Wine Wednesday, how we knew thee. But it might be time to bid our regular wine evenings (and afternoons) goodbye, because the latest research on the effects of our wine night do not look promising. A new study published in the journal BMC Public Health shows that consuming one bottle of wine per week — that’s roughly four glasses — seems to increase cancer risk similarly to 10 cigarettes per week.
“We have shown moderate levels of drinking (one bottle of wine per week) is associated with a significant increased absolute lifetime risk of alcohol-related cancers in women, driven largely by breast cancer,” the study authors write. “Drinking one bottle of wine per week is associated with an increase in absolute lifetime risk of cancer equivalent to smoking ten cigarettes a week for women, and five for men.”
While tobacco and smoking have long been publicly linked to cancer risk, the alcohol-related effects on cancer has not been as widely reported.
But unlike cigarettes, the benefits of red wine have been one of its biggest advantages. Red wine has been noted to reduce inflammation and has been studied for its effect on improving heart health. The resveratrol that’s present in wine — and red wine, specifically — has been attributed to multiple health benefits, so the latest study is sure to bring some interesting responses.
But there is a bit of good news, so we can *carefully* cheers to that. The researchers did note that the findings weren’t as black and white as they may seem.

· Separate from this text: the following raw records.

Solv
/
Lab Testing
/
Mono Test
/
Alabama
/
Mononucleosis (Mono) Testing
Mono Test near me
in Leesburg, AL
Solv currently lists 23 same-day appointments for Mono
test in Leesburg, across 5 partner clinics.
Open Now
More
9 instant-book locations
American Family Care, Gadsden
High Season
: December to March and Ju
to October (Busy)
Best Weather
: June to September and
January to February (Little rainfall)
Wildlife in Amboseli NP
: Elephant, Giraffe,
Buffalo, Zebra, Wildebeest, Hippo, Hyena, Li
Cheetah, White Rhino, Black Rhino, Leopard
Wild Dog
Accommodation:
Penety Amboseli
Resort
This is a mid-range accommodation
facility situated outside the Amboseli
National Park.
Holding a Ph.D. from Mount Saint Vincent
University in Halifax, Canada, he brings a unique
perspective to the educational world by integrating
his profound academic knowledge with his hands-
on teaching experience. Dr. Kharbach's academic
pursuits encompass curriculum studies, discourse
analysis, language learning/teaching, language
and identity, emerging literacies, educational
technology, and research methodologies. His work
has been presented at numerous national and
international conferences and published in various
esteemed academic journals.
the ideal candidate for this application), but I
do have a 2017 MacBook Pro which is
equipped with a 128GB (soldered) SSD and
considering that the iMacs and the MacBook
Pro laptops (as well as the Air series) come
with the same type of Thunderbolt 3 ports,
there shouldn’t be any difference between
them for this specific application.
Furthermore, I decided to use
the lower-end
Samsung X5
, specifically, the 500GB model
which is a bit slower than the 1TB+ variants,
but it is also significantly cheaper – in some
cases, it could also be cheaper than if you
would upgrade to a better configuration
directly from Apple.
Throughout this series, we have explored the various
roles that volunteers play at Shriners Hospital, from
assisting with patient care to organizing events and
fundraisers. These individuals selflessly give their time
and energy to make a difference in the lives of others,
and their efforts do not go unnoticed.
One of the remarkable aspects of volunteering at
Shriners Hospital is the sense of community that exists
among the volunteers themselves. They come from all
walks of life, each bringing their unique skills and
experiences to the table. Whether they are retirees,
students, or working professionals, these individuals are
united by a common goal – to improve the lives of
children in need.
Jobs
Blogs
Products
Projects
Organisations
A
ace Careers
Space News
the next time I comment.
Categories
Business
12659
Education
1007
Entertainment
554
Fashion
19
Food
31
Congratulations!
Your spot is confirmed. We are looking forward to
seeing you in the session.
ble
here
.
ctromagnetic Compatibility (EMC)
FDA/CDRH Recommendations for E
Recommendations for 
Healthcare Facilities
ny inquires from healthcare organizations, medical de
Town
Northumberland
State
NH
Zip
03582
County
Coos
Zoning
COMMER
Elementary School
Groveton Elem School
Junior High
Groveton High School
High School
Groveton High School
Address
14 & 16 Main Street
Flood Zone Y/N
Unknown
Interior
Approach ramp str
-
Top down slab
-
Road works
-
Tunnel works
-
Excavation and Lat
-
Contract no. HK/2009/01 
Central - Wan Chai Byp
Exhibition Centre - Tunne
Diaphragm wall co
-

“We must be absolutely clear that this study is not saying that drinking alcohol in moderation is in any way equivalent to smoking,” says Dr. Theresa Hydes, the study’s corresponding author, in a press release.
“Our finds relate to lifetime risk across the population. At an individual level, cancer risk represented by drinking or smoking will vary and for many individuals, the impact of ten units of alcohol (one bottle of wine) or five to ten cigarettes may be very different.”
Understanding the term “absolute cancer risk” is really the key to parsing out the study information. The cancer risks that the study addresses are taken in isolation, which means it does not look at the effects as a whole. The study also did not look where the cancer was developed, how treatable it may have been, or the fact that each person’s individual reaction to drinking and smoking varies greatly.
So while we should be more cautious of the amount we consume, and giving up alcohol sure does come with benefits, it’s important to find a healthy balance for yourself.